The initial public offering (IPO) of Credo Brands Marketing Limited, best known for the Mufti clothing brand, was subscribed nearly 7 times on December 20, the second day of bidding, with bids coming in for 9.5 crore shares against an offer size of 1.37 crore.
Retail investors bought 8.7 times their allotted quota of shares and high net-worth individuals picked 11.5 times the shares set aside for them. Qualified institutional buyers picked 35 percent of their reserved portion.
The Mufti menswear parent plans to raise Rs 549.78 crore through the IPO, which is purely an offer for sale (OFS). The price band for the issue had been fixed at Rs 266-280 a share, with a lot size of a minimum 53 shares followed by multiples of 53.
Also read: Mufti Menswear IPO: 10 things to know before subscribing to the Rs 549 crore issue
The OFS of 1.96 crore shares comes through promoters Kamal Khushlani and Poonam Khushlani. Non-promoters, including Concept Communication, Bela Properties, Jay Milan Mehta and Sagar Milan, too plan to offload shares.
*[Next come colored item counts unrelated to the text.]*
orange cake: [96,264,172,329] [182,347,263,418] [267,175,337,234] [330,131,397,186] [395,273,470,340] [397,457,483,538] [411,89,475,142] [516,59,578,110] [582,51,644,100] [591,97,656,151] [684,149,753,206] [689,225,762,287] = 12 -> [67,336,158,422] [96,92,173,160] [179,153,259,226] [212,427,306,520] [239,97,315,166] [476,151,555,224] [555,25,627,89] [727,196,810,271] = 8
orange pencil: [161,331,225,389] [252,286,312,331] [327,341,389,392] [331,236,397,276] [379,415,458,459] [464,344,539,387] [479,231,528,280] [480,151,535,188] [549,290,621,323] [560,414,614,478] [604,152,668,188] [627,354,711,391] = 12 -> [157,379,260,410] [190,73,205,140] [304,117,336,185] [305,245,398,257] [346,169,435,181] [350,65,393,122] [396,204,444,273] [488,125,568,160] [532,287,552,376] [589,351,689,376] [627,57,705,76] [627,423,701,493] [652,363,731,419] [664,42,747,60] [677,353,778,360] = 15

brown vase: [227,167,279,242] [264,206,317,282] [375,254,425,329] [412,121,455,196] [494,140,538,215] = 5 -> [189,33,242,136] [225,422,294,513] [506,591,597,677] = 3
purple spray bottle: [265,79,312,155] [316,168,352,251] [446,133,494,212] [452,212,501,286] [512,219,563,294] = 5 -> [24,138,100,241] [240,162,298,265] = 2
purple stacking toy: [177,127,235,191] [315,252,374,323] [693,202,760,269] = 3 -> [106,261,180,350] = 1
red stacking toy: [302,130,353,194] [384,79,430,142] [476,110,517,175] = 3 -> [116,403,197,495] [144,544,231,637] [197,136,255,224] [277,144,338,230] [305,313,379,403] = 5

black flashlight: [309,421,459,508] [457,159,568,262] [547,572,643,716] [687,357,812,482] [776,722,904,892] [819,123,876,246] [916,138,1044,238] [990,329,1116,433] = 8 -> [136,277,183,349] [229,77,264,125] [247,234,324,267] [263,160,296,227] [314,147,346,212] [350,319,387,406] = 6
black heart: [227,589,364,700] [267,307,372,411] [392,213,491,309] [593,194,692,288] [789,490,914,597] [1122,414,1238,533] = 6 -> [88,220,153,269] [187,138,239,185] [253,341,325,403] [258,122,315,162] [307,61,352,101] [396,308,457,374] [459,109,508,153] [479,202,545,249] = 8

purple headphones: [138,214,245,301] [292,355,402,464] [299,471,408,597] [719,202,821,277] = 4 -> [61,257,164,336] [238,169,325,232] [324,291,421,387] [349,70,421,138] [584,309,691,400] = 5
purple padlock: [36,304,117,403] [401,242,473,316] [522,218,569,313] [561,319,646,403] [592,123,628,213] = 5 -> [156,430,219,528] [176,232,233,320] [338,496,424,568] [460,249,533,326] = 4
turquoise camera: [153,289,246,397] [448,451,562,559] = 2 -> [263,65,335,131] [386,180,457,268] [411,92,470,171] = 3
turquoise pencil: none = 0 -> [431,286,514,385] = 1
Of the total issue size, Credo Brands, which offers casual clothing for men with its flagship brand Mufti, has already mobilised Rs 164.93 crore through the anchor book that was launched on December 18 at the upper price band.
In FY23, Mufti's net profit grew 117 percent on-year to Rs 77.5 crore and revenue rose 46 percent to Rs 498.2 crore. For the April-June quarter of the current financial year, its net profit was Rs 8.57 crore on revenue of Rs 118.5 crore.